Saturday, December 27, 2014

Resupply Logistics

We arrive here at the lodge in October with enough supplies to last us seven months (we head back to Sitka in May).  Occasionally a float plane will stop in and we get our mail and some fresh produce.  Harris Air is the company that flies the floatplanes (either a DeHavilland Beaver or a Cessna 185) out of Sitka.  Weather here is often not good enough for the plane to make it in.  A couple of weeks ago we got a notice that a plane would be stopping, so Blain and Mo (who are staying at our house in Sitka) dropped some groceries and our mail off at the Harris Air.

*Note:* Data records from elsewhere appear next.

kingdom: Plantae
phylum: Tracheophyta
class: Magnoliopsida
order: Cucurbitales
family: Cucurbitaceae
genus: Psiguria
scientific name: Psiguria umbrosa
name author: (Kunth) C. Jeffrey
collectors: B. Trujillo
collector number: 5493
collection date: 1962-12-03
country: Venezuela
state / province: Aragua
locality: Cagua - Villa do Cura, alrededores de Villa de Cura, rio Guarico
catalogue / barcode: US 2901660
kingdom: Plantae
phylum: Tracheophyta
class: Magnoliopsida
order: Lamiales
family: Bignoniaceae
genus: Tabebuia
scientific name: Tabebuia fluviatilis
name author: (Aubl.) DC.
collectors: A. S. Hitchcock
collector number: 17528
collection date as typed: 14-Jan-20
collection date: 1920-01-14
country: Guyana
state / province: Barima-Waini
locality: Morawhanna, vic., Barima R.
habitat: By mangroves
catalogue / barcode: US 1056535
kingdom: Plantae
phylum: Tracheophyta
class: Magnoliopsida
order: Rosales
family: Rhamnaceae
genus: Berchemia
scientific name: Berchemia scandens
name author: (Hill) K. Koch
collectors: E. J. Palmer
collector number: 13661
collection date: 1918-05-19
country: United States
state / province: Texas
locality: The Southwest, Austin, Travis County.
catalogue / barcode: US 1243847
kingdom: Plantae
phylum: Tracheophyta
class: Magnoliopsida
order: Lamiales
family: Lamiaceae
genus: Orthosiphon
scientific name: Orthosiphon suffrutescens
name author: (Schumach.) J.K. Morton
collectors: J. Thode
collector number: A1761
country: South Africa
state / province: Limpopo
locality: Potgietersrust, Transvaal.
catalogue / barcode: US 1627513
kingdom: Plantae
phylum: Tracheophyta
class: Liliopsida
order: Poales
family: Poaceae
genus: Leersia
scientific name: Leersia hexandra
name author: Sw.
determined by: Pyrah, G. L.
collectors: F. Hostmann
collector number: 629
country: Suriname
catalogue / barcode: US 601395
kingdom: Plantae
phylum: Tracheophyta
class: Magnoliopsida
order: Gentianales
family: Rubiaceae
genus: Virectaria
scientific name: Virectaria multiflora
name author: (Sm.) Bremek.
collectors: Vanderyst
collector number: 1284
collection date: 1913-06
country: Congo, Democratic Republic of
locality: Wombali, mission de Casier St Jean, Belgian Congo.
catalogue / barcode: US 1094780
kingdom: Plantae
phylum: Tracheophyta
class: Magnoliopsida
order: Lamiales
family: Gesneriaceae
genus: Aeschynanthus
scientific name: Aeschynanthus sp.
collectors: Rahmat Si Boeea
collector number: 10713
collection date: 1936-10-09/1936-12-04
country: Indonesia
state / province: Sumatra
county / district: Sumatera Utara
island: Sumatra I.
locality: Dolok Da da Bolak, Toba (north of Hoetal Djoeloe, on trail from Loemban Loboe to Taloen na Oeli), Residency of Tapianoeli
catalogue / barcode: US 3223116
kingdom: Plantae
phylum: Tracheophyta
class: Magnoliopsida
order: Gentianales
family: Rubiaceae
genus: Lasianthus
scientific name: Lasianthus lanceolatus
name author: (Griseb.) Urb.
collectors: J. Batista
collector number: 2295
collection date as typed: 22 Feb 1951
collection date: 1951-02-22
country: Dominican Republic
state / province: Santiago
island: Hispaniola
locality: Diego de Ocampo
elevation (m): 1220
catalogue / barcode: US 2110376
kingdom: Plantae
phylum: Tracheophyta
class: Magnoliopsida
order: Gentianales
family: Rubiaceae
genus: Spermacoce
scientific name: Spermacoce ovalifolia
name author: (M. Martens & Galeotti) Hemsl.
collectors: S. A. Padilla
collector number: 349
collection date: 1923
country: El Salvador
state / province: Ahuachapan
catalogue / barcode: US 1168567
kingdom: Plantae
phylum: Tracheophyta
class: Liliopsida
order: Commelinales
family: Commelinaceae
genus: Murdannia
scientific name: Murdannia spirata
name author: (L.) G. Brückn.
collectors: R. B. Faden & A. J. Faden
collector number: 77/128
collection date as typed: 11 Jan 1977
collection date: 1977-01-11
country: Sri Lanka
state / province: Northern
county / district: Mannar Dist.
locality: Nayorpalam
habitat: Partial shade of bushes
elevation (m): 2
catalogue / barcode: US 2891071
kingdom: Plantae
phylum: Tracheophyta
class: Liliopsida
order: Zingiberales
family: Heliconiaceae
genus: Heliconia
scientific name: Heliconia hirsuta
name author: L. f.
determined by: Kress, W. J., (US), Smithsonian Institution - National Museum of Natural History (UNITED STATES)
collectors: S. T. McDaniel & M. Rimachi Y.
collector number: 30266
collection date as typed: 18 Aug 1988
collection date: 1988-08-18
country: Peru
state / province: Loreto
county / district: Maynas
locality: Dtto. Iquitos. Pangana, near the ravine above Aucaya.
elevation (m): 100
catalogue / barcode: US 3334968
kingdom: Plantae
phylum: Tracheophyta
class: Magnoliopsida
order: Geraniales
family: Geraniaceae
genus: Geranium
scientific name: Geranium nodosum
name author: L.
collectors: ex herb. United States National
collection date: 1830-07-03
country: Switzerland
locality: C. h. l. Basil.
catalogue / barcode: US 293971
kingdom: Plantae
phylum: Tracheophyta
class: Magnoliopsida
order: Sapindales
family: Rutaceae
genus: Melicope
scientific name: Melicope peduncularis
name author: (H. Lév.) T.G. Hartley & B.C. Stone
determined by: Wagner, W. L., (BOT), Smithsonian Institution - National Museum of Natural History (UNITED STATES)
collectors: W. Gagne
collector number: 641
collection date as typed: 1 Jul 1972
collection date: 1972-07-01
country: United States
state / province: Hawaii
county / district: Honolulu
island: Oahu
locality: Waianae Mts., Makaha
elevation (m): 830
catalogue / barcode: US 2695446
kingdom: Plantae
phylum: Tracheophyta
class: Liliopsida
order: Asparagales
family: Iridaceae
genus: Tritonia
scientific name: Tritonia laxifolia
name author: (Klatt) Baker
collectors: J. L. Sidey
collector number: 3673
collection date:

I called Harris the morning of the flight with a weather report which was actually pretty good.  An hour later, a snow squall moved in and the visibility really dropped.  I called Harris back, but the plane had already left.  The visibility got even worse, and I suspected that the plane wouldn't make it in that day.  I was down on the dock, optimistically waiting, when I heard the plane--I could see its landing lights, but the white plane was invisible in the snow.

Here's the plane approaching the dock.  Our pilot Rob reported that it had been a rough flight over with lots of wind in Chatham Strait and he had been in and out of squalls all the way from Sitka. The only snow he encountered, however, was here in the bay.

Unloading supplies for us and our neighbors Keith and Jackie.  Keith and Jackie are the caretakers at the Baranof townsite and I run their stuff over in the skiff after the float plane leaves.

With our stuff unloaded, Rob headed out before the weather got even worse.  His next stop was Hidden Falls, a salmon hatchery about 14 miles north of us on Chatham Strait.

Off he goes!  Of course, as soon as he was gone, the weather lifted and it was fine the rest of the day.